Socially it is great to have my child in a mixed ability classroom as he has the opportunity to interact with children of the same age. It is important that he remains grounded and can see how his peers act. Attending an outside programme allows him to interact with other children that think and act a little outside the square, but I feel it is also important to be intergrated into a mainstream system. Whether my child has a good year at school is very much dependent upont the teacher and the way they ‘handle’ the child in the classroom environment.
Your story proves that with a little thought and input from parent and school many issues arising from educating a gifted child within a main stream system can be minimised. Always assuming that the teacher is willing.
Good luck with dealing with school over the next few years.

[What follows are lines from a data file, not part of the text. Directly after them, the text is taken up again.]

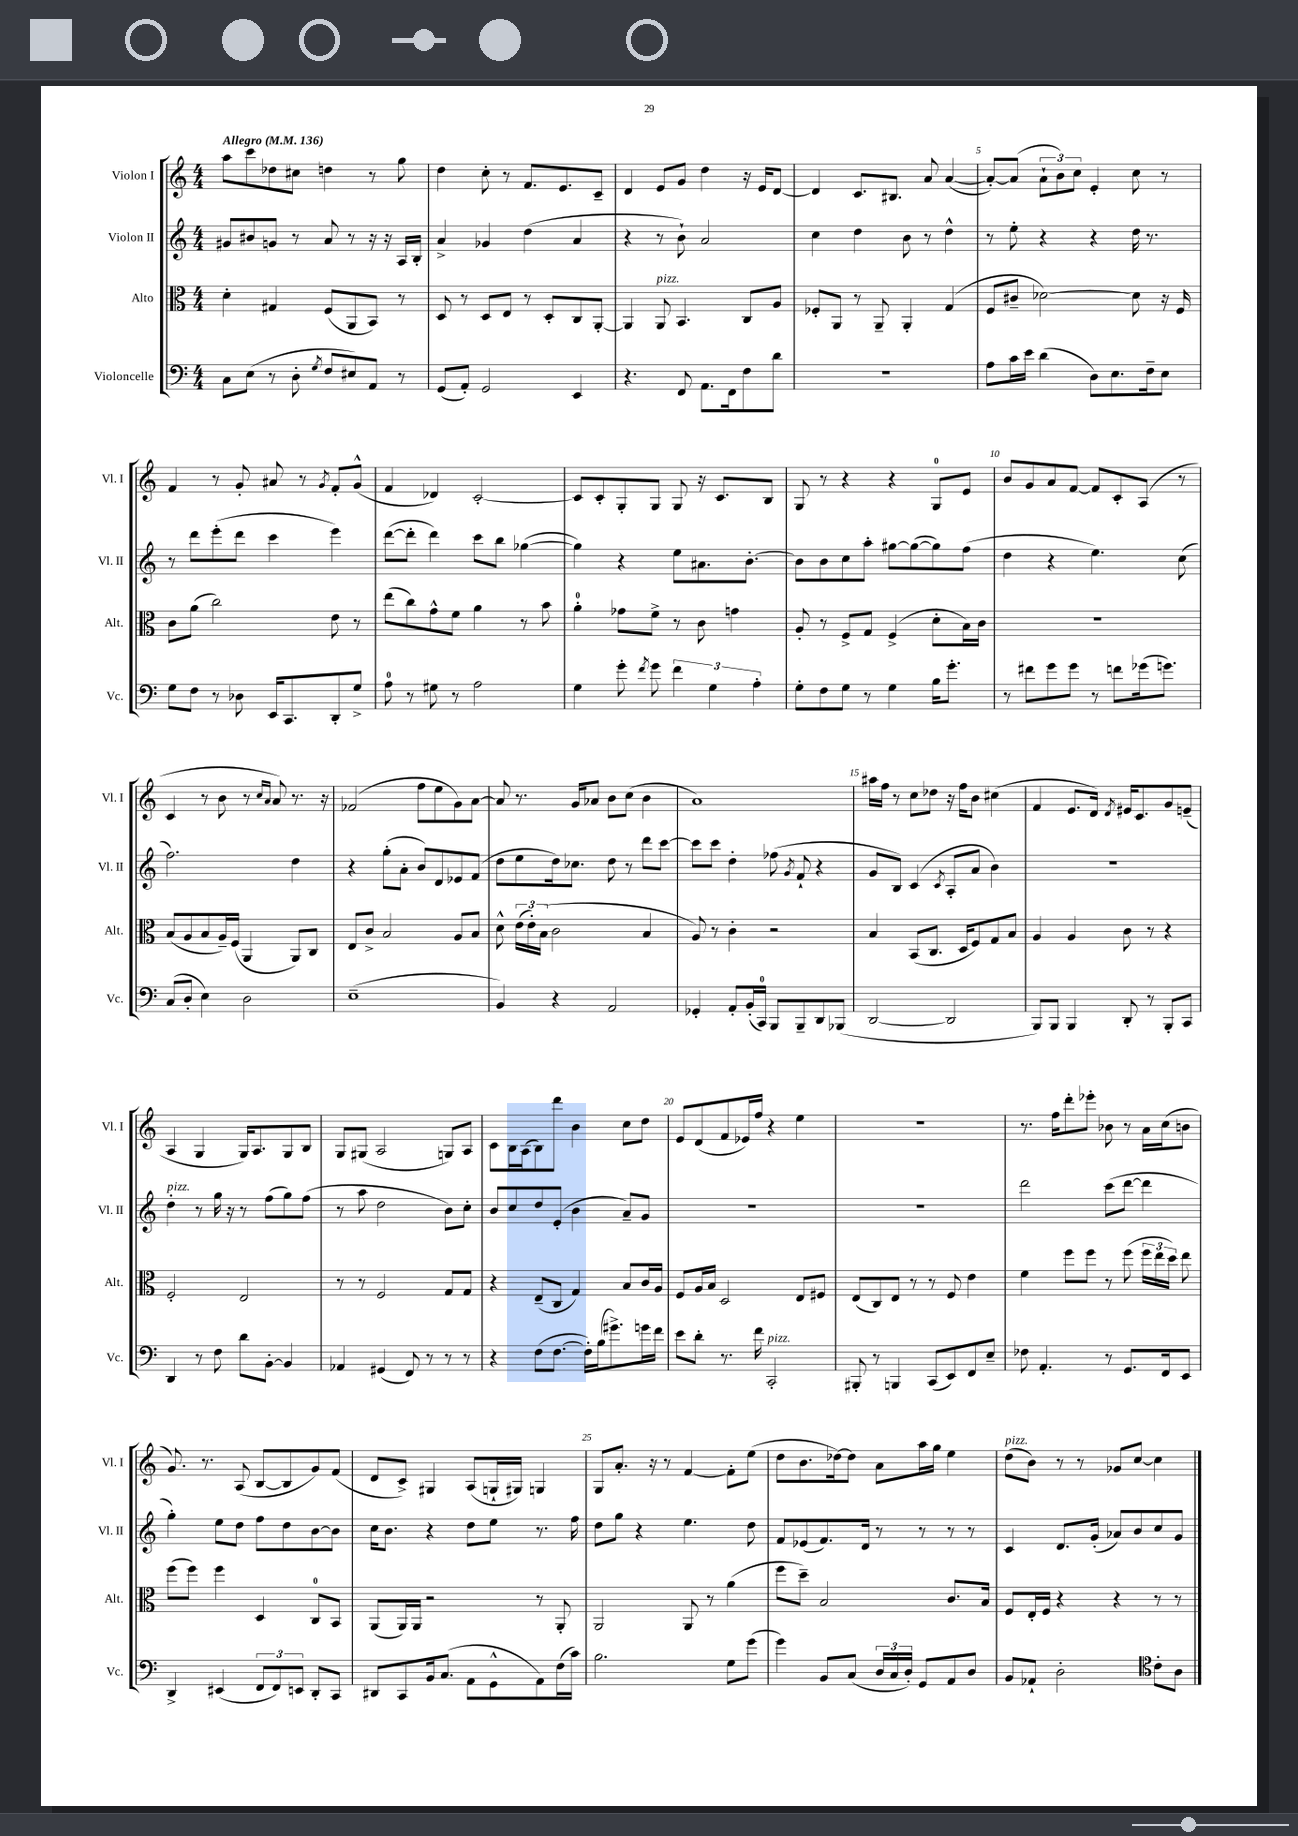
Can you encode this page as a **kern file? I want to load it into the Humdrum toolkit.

**kern	**kern	**kern	**kern
*part4	*part3	*part2	*part1
*staff4	*staff3	*staff2	*staff1
*I"Violoncelle	*I"Alto	*I"Violon II	*I"Violon I
*I'Vc.	*I'Alt.	*I'Vl. II	*I'Vl. I
*clefF4	*clefC3	*clefG2	*clefG2
*k[]	*k[]	*k[]	*k[]
*M4/4	*M4/4	*M4/4	*M4/4
*MM136	*MM136	*MM136	*MM136
=1	=1	=1	=1
!	!	!	!LO:TX:a:B:t=Allegro
8C\L	4d'\	8g#X/L	8aa\L
(8E\J	.	8b#X/	8ccc\
8r	4G#X/	8gn/J	8dd-X\
8D'\	.	8r	8cc#X\J
8qG/	.	.	.
8F/L	(8F/L	8a/	4ddn\
8E#X/)	8AA/	8r	.
8AA/J	8BB/J)	16r	8r
.	.	16r	.
8r	8r	16A/LL	8gg\
.	.	16B'/JJ	.
=2	=2	=2	=2
(8GG/L	8D/	4a^/	4dd\
8AA'/J)	8r	.	.
2GG/	8D/L	4g-X/	8cc'\
.	8E/J	.	8r
.	8r	(4dd\	8.f/L
.	8D'/L	.	.
.	.	.	8.e/
4EE/	8C/	4a/	.
.	[8AA'/J	.	8c~/J
=3	=3	=3	=3
4.r	4AA/]	4r	4d/
!	!LO:TX:a:i:t=pizz.	!	!
.	8AA/	8r	8e/L
8FF/	4.BB/	8b`\)	8g/J
8.AA\L	.	2a/	4dd\
16FF\k	.	.	.
8F\	8C/L	.	16r
.	.	.	16e/KL
8d\J	8A/J	.	[8d/J
=4	=4	=4	=4
1r	8F-X'/L	4cc\	4d/]
.	8AA/J	.	.
.	8r	4dd\	8.c/L
.	8AA~/	.	.
.	.	.	8.B#X/J
.	4AA'/	8b\	.
.	.	8r	8a/
.	(4G/	4dd^^\	([4a/
=5	=5	=5	=5
8A\L	8F/L	8r	8a'/L_)
16c\L	8c#X~/J	8ee'\	(8a/J]
16e\JJ	.	.	.
(4d\	[2d-X\)	4r	12a`\L
.	.	.	12b\)
.	.	.	12cc\J
8D\L)	.	4r	4e'/
8.E\	.	.	.
.	8d-\]	16dd\	8cc\
16F~\k	.	8.r	.
8E\J	16r	.	8r
.	16F/	.	.
!!LO:LB:g=z
=6	=6	=6	=6
8G\L	8c\L	8r	4f/
8F\J	(8a\J	8ddd\L	.
8r	2cc\)	(8eee'\	8r
8D-X\	.	8ddd\J	8g'/
16EE/KL	.	4ccc\	8a#X/
8.CC/	.	.	.
.	.	.	8r
.	.	.	8qg/
8DD'/	8e\	4eee\)	8f'/L
8G^/J	8r	.	(8g^^/J
=7	=7	=7	=7
8A\	(8ee\L	([8ddd\L	4f/
8r	8cc\)	8ddd'\J]	.
8G#X\	8g^^\	4ddd\)	4d-X/)
8r	8f\J	.	.
2A\	4a\	8ccc\L	[2c'/
.	.	8bb\J	.
.	8r	([4gg-X\	.
.	8b\	.	.
=8	=8	=8	=8
4G\	4a'\	4gg-\])	8c/L]
.	.	.	8c'/
8g'\	8g-X\L	4r	8G'/
8qf/	.	.	.
8g\	8f^\J	.	8G/J
6f\	8r	8ee\L	8G/
.	8c\	8.a#X\	16r
6G\	.	.	.
.	.	.	8.c/L
.	4gn\	.	.
.	.	[8.b'\J	.
6A'\	.	.	.
.	.	.	8B/J
=9	=9	=9	=9
8G'\L	8A'/	8b\L]	8G/
8F\	8r	8b\	8r
8G\J	8F^/L	8cc\	4r
8r	8G/J	8aa'\J	.
4G\	(4F^/	[8gg#X\L	4r
.	.	(8gg#\_	.
16B\KL	8d'\L	8gg#\])	8G/L
8.g'\J	.	.	.
.	16B\L)	(8ff\J	8e/J
.	16c\JJ	.	.
=10	=10	=10	=10
8r	1r	4dd\	8b/L
8f#X\L	.	.	8g/
8g\	.	4r	8a/
8g\J	.	.	[8f/J
8r	.	4.ee\)	8f/L]
8fn\L	.	.	8c'/
(16g-X\k	.	.	(8A/J
8.gn\J)	.	.	.
.	.	(8cc\	8r
!!LO:LB:g=z
=11	=11	=11	=11
(8C/L	(8B/L	2.ff\)	4c/
8D'/J	8A/	.	.
4E\)	8B/	.	8r
.	16A~/L)	.	8b\
.	(16F/JJ	.	.
2D\	4AA/	.	8r
.	.	.	16qqcc/LL
.	.	.	16qqa/JJ
.	.	.	8a/)
.	8AA/L)	4dd\	8.r
.	8C/J	.	.
.	.	.	16r
=12	=12	=12	=12
(1E~	8E/L	4r	(2f-X/
.	8c^/J	.	.
.	2B/	(8gg'\L	.
.	.	8a'\J	.
.	.	8b/L)	8ff\L
.	.	8d/	8ee\
.	8A/L	8e-X/	8g\)
.	8B/J	(8f/J	[8a\J
=13	=13	=13	=13
4BB/)	8d^^\	8dd\L	8a/]
.	(24e\LL	8ee\	8.r
.	24e'\)	.	.
.	(24B\JJ	.	.
4r	2c\	16dd\k)	.
.	.	8.cc-X\J	16g/KL
.	.	.	8a-X/J
2AA/	.	8dd\	8b\L
.	.	8r	(8cc\J
.	4B/	8ddd\L	4b\
.	.	[8ccc\J	.
=14	=14	=14	=14
4GG-X'/	8A/)	8ccc\L]	1a)
.	8r	8ccc\J	.
8AA'/L	4c'\	4dd'\	.
(16BB'/L	.	.	.
16CC/JJ)	.	.	.
8BBB/L	2r	(8ff-X\	.
.	.	8qg/	.
8BBB~/	.	8f`/	.
8DD/	.	4r	.
(8BBB-X/J	.	.	.
=15	=15	=15	=15
[2DD/	4B/	8g/L	16aa#X\LL
.	.	.	16ff\JJ
.	.	8B/J)	8r
.	(8BB/L	(4c/	8cc\L
.	8.C/J	.	8dd-X\J
.	.	8qc/	.
2DD/]	.	8A'/L	16r
.	16D/KL	.	16ff\KL
.	8F/)	8a/J	8b\J
.	8G/	4b\)	(4cc#X\
.	8B/J	.	.
=16	=16	=16	=16
8BBB/L)	4A/	1r	4f/
8BBB/J	.	.	.
4BBB/	4A/	.	8.e/L
.	.	.	16d/Jk)
.	.	.	8qd/
8DD'/	8c\	.	16e#X/KL
.	.	.	8.c/
8r	8r	.	.
8BBB'/L	4r	.	8g/
8CC/J	.	.	(8en~/J
!!LO:LB:g=z
=17	=17	=17	=17
!	!	!LO:TX:a:i:t=pizz.	!
4DD/	2F'/	4dd'\	4A/
8r	.	8r	4G/
8F\	.	16gg\	.
.	.	16r	.
8d\L	2E/	8r	16G/KL)
.	.	.	8.A/
[8BB'\J	.	(8ff\L	.
4BB/]	.	8gg\)	8G/
.	.	(8ff\J	8B/J
=18	=18	=18	=18
4AA-X/	8r	8r	8G/L
.	8r	8aa\	(8G#X/J
(4GG#X/	2F/	2dd\	2A/
8FF/)	.	.	.
8r	.	.	.
8r	8G/L	8b\L)	8Gn/L)
8r	8G/J	8cc'\J	8A/J
=19	=19	=19	=19
4r	4r	8b/L	8c\L
.	.	8cc/	16B\L
.	.	.	(16A\J
(8F\L	(8E~/L	8dd/	8B\)
[8.F\J	8C/J	(8e'/J	8ddd\J
.	4G/)	4b\	4b\
16F'\LL])	.	.	.
(16B\J	.	.	.
8.g#X^\)	.	.	.
.	8B/L	8a~/L)	8cc\L
16gn\L	16c/L	8g/J	8dd\J
16f\JJ	16A/JJ	.	.
=20	=20	=20	=20
8e\L	8F/L	1r	8e/L
8d'\J	16A/L	.	(8d/
.	16B/JJ	.	.
8.r	2D/	.	8f/
.	.	.	16e-X/L)
16f\	.	.	16ff/JJ
!LO:TX:a:i:t=pizz.	!	!	!
2CC'/	.	.	4r
.	8E/L	.	4ee\
.	8F#X/J	.	.
=21	=21	=21	=21
8BBB#X'/	(8E/L	1r	1r
8r	8C/)	.	.
4BBBn/	8E/J	.	.
.	8r	.	.
(8CC/L	8r	.	.
8EE/)	8F/	.	.
8FF/	4e\	.	.
8E~/J	.	.	.
=22	=22	=22	=22
8F-X\	4f\	2ddd\	8.r
4.AA'/	.	.	.
.	.	.	16ff\KL
.	8ff\L	.	8ddd'\
.	8ff\J	.	8eee-X'\J
8r	8r	(8ccc\L	8b-X\
8.GG/L	(8ff\	[8ddd\J	8r
.	24ff\LL	4ddd\]	16a\LL
.	24ee\	.	.
16FF/k	.	.	(16cc\J
.	24dd\JJ)	.	.
8EE/J	8ee\	.	8bn\J
!!LO:LB:g=z
=23	=23	=23	=23
4DD^/	(8ff\L	4gg'\)	8.g/)
.	8ff\J)	.	.
.	.	.	8.r
(4EE#X/	4ff\	8ee\L	.
.	.	8dd\J	(8A/
12FF/L	4D/	8ff\L	[8B/L
12FF/)	.	.	.
.	.	8dd\	8B/]
12EEn/J	.	.	.
8DD'/L	8C/L	[8b\	8g/)
8CC/J	8BB/J	8b\J]	(8f/J
=24	=24	=24	=24
8DD#X/L	(8AA/L	16cc\KL	8d/L
.	.	8.b\J	.
8CC/	16AA/L)	.	8c^/J)
.	16AA/JJ	.	.
16BB/k	2r	4r	4G#X/
(8.C/J	.	.	.
8AA\L	.	8dd\L	(8A/L
8GG^^\	.	8ee\J	16Gn`/L
.	.	.	16G#X/JJ)
8AA\)	8r	8.r	4Gn/
(16F\L	8AA'/	.	.
16c\JJ)	.	16ff\	.
=25	=25	=25	=25
2.B\	2AA/	8dd\L	8G/L
.	.	8gg\J	8.a'/J
.	.	4r	.
.	.	.	16r
.	.	.	8r
.	8AA/	4.ee\	[4f/
.	8r	.	.
8G\L	(4a\	.	8f'\L]
(8g\J	.	8dd\	(8ee\J
=26	=26	=26	=26
4g\)	8ff\L	8f/L	8dd\L
.	8dd~\J)	(8e-X/	8.b\
8BB/L	2B/	8.f/)	.
.	.	.	[16dd-X\k)
(8C/J	.	.	8dd-\J]
.	.	16d/Jk	.
24D/LL	.	8r	8a\L
24C/	.	.	.
24D'/JJ)	.	.	.
8GG/L	.	8r	16aa\L
.	.	.	16gg\JJ
8AA/	8.c/L	8r	4ee\
8D/J	.	8r	.
.	16B/Jk	.	.
=27	=27	=27	=27
!	!	!	!LO:TX:a:i:t=pizz.
8BB/L	8F/L	4c/	(8dd\L
8AA-X`/J	16E'/L	.	8b\J)
.	16F/JJ	.	.
2D'\	4r	8.d/L	8r
.	.	.	8r
.	.	(16g'/Jk	.
.	4r	8a-X/L)	8g-X/L
.	.	8b/	[8cc/J
*clefC4	*	*	*
8c'\L	8r	8cc/	4cc\]
8A\J	8r	8g/J	.
==	==	==	==
*-	*-	*-	*-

Thank you David and Janine for your comments.
My son also attends CTYI at DCU and this provides him with access to children of his age with similar abilities, something we feel is vital for him, as well as challenging work that stretches his ability. At his recent keynote address at the CTYI Annual Conference, Dr Tracy Cross stressed the importance of gifted children having access to their intellectual peers, and I agree with him. Access to programmes like CTYI are invaluable to these students.
Acceptance for who you are, as you are, is vital for the emotional wellbeing of all children, and no less so for Exceptionally Able children. I need to work with his school so that they can understand him and ultimately accept him and his differences. We can, together I hope, ensure that all of the children in his class gain from the experience, learning that each child, regardless of ability, is valuable and must be included and that a more mindful approach can improve the classroom environment, for everyone.
Elaine – it sounds as though we may be on a similar path to yours, though our daughter isn’t yet 4. As a fellow parent of a Gifted child, I greatly admire your passion and determination, and am delighted your son’s school seems to be keen to work co-operatively with you (which, I appreciate, should benefit all!). Best of luck.